Erdogan’s primary objective in Idlib is to ensure that there is not another large flow of Syrian refugees across the border, analysts have told NBC News. The country is already struggling with the3.6 million Syrian refugees it currently hosts.
“I do not know what will happen to us if the Syrian army takes over the border,” said al-Hussain, who has lost three sons in nearly nine years of war and has been left to care for four of her grandchildren.
She added that she would not live under the rule of Assad.”He killed my children and destroyed Syria,” she said. “I’d rather die.
“After months of heavy bombardment, resentment toward the Syrian leader runs deep in Idlib — a region roughly the size of Delaware.
Once famous for its olive groves, the province was home to some 3 million people before the latest wave of violence.
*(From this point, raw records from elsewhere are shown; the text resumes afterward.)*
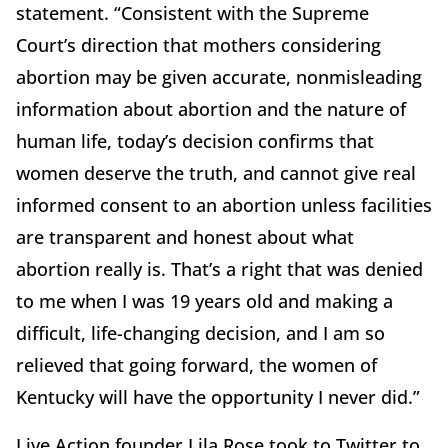
statement. “Consistent with the Supreme
Court’s direction that mothers considering
abortion may be given accurate, nonmisleading
information about abortion and the nature of
human life, today’s decision confirms that
women deserve the truth, and cannot give real
informed consent to an abortion unless facilities
are transparent and honest about what
abortion really is. That’s a right that was denied
to me when I was 19 years old and making a
difficult, life-changing decision, and I am so
relieved that going forward, the women of
Kentucky will have the opportunity I never did.”
Live Action founder Lila Rose took to Twitter to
Now, those trees are being used for shelter and an estimated 2.8 million people in northwest Syria require humanitarian assistance, according to U.N. Secretary-General António Guterres.
Al-Hussain, who was wearing a dark head scarf printed with a cascade of white flowers, spoke to NBC News in a camp on the road north to Turkey.
“We became a number,” she said earlier this month. “Now we are tent No. 6.”Even having a tent makes al-Hussain and her grandchildren luckier than some.
According to the latest U.N. estimates, there are currently more than 4 million civilians in northwest Syria — more than half of whom have been forced to flee several times. Some 80 percent of the newly displaced are women and children and numerous elderly people are also at risk.
Many have been forced to seek shelter in other people’s homes, abandoned buildings or even under Idlib’s famous olive trees.